In Bälde ist es soweit. Am Dienstag, den 25. Oktober 2011, wird Thomas Muster sein letztes Turnier auf der ATP-Tour bestreiten.

Dank einer Wild Card wird der 44-jährige Steirer wie schon im Vorjahr sein Glück im Hauptbewerb der Erste Bank Open in der Wr. Stadthalle versuchen.

"Die Tickets sind schon rar", mahnt der ehemalige Weltranglisten-Erste seine Fans zur Eile.

"Ich habe noch nie so richtig die Gelegenheit gehabt, mich vom heimischen Publikum zu verabschieden."

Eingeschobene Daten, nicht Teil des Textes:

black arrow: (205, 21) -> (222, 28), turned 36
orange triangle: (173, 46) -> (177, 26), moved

Im LAOLA1-Interview spricht Muster über sein letztes großes Match, seine "Midlife-Crisis" und warum er auf seinen Reisen um die Welt ein Heimweh verspürt, das er früher nicht gekannt hat.

LAOLA1: Du bereitest dich gerade auf die Erste Bank Open in der Wr. Stadthalle vor. Wie ist das Gefühl, so kurz vor deinem letzten Turnier auf der ATP-Tour?

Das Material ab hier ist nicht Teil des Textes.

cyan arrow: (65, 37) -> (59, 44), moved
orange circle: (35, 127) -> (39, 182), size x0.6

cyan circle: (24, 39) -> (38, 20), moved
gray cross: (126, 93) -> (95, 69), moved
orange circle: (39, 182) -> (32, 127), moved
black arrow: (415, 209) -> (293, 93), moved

Muster: Ich habe noch nie so richtig die Gelegenheit gehabt, mich vom heimischen Publikum zu verabschieden. Ich habe ja schon in Kitzbühel anklingen lassen, dass man die Dinge nicht ausreizen soll. Die Stadthalle wird mein letztes großes Turnier sein. Wie ich gehört habe, sind die Tickets schon sehr rar. Da wird es hoffentlich seit langem mal wieder 10.000 Zuschauer in der Stadthalle geben – das würde mich jedenfalls sehr freuen. Ich hoffe, dass ich dann auch ein gutes Match spielen kann. Dafür muss aber auch die Auslosung mitspielen. Den Rest wird man sehen. Ich freue mich jedenfalls schon sehr auf den 25. Oktober.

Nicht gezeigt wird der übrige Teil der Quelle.